The sentiment behind the volume is what's particularly telling—buy orders outpaced sell orders by more than two to one, signaling strong and immediate confidence from Indian investors in the new product's potential.
— Viram Shah, founder and CEO of Vested Finance
Our investors have a clear thesis that the iPhone is the core economic engine for Apple, and its success is the primary catalyst for the company's stock performance.
— Viram Shah, Vested Finance
Apple could see short-term moves because of product launches but the long-term story is under question. The company is innovating less and using most of its cash for buybacks.
— Ritesh Jain, founder of Pinetree Macro
The Hearth Conversation Another angle on the story
Inventor

Why would Indian investors buy a stock that just fell after a major product launch?

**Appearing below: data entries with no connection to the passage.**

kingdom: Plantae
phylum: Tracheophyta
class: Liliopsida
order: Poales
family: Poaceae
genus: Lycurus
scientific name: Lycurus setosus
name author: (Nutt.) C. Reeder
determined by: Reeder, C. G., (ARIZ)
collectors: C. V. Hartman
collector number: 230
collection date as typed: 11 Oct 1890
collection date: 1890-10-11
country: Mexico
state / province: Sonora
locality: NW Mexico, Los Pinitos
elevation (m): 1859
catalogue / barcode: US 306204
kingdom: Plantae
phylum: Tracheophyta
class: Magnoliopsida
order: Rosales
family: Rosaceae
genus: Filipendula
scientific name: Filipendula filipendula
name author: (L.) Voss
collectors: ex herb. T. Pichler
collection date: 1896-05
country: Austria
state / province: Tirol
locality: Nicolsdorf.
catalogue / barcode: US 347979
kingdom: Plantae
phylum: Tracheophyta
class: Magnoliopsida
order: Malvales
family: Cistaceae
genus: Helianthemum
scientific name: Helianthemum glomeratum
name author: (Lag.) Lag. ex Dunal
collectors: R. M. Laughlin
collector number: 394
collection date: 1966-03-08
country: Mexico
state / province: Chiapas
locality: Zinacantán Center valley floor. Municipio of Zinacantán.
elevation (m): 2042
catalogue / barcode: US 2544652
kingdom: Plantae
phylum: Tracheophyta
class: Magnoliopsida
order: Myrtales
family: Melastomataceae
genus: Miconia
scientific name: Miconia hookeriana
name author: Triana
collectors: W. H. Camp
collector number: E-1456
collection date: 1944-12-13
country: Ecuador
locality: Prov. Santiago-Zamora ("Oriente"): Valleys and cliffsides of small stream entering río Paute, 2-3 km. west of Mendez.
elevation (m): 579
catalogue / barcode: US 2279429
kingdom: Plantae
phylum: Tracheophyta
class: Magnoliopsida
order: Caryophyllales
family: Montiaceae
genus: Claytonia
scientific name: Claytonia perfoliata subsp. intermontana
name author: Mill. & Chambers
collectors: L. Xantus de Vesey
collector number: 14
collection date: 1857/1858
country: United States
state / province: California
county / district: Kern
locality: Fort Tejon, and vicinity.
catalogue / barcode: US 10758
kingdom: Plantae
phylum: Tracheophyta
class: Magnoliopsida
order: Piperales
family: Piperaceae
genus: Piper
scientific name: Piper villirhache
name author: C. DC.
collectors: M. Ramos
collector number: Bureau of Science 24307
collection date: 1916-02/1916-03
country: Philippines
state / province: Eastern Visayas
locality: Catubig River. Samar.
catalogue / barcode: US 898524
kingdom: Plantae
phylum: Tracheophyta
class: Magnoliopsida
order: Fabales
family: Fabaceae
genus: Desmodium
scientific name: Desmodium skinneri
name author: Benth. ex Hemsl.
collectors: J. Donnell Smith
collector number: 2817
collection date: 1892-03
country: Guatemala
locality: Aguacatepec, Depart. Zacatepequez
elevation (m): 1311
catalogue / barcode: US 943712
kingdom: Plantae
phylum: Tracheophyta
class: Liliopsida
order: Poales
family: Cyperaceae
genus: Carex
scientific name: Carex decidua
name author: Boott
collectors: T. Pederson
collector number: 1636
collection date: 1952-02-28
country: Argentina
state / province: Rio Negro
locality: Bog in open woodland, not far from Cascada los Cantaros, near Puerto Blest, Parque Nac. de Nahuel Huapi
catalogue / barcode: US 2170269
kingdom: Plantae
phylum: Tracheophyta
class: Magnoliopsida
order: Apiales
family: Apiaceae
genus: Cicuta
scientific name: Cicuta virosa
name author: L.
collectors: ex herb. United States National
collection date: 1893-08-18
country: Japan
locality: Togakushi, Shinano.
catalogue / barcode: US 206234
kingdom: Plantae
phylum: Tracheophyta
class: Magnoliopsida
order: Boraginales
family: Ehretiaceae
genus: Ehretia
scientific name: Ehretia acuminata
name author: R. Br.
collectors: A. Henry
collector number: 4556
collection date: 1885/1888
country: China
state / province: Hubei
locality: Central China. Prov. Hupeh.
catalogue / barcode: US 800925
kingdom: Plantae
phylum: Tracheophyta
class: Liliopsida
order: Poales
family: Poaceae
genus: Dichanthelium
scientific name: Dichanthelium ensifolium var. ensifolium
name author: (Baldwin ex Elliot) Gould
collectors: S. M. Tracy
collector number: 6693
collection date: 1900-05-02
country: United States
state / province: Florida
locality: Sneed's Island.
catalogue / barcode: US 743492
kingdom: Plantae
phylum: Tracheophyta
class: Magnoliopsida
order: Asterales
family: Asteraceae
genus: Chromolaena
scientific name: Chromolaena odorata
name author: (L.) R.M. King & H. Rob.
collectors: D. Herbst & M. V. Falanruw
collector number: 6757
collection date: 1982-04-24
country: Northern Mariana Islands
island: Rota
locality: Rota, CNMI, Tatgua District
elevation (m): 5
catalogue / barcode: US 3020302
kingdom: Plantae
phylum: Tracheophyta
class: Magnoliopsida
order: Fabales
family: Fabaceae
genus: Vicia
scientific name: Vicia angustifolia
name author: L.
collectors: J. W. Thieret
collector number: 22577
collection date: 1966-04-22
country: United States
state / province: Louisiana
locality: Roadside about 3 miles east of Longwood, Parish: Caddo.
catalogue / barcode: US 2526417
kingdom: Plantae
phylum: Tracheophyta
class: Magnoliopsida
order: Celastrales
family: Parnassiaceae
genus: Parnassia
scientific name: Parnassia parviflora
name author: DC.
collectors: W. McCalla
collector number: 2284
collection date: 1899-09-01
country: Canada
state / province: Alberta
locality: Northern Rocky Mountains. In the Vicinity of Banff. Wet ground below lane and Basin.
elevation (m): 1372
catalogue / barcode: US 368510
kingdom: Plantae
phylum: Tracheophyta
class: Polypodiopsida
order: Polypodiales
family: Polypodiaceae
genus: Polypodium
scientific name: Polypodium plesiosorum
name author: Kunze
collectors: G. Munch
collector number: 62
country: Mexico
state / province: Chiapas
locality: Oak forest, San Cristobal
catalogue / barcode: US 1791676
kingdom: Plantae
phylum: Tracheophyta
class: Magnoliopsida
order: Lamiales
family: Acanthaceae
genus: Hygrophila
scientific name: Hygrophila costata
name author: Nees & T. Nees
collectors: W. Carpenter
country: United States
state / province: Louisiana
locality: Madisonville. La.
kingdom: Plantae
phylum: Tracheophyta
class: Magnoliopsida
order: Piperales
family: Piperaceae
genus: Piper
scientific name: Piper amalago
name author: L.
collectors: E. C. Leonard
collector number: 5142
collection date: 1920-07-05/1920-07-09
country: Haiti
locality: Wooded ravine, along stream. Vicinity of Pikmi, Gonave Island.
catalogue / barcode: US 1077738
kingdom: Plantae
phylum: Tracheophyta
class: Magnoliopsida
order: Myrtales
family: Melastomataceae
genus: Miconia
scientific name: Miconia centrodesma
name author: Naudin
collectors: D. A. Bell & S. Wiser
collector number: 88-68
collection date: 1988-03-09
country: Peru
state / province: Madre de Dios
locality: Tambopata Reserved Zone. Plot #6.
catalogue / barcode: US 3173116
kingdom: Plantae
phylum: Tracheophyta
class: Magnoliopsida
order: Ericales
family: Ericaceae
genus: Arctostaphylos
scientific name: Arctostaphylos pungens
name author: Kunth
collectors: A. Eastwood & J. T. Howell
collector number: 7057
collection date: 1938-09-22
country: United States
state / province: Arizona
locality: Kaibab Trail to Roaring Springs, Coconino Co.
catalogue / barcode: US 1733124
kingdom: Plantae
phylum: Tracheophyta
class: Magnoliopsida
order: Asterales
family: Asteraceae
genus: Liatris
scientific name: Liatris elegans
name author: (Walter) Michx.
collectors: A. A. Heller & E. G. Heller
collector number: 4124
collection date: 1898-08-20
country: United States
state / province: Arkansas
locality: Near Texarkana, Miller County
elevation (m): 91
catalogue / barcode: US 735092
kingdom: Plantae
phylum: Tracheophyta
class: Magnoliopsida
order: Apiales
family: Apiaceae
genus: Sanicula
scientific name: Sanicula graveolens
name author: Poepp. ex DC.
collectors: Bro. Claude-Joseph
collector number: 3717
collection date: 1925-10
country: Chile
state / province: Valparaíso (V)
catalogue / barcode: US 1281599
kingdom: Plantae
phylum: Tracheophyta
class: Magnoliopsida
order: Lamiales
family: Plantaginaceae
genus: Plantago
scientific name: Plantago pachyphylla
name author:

Doesn't that seem backward?

Model

Not if you believe the fall is temporary. The iPhone is seen as Apple's core engine. A 3 percent drop after years of rallies looks like a discount to many retail investors, not a warning.

Inventor

But the stock fell before the launch too. Doesn't that suggest the market was already skeptical?

Model

It does. But that's exactly what draws certain investors in. They see a pullback in a stock that had climbed 11 percent in August. They think: this is my chance to buy at a better price.

Inventor

Is there evidence this actually works? Do iPhone launches reliably predict stock gains?

Model

Historically, yes—trading volumes spike 200 to 500 percent during launch weeks. But volume and price movement aren't the same thing. You can have massive trading activity and still end up wrong.

Inventor

What about the skeptics? Are there real concerns about Apple's future?

Model

Some analysts argue the company is innovating less and spending more on buybacks than on new growth. They also point out that index funds, not retail investors, are the real buyers. That matters for understanding who's actually driving the price.

Inventor

So Indian retail investors might be betting against the actual market structure?

Model

Possibly. They're betting on the iPhone's appeal and Apple's brand. But the larger institutional flows might be moving in a different direction entirely.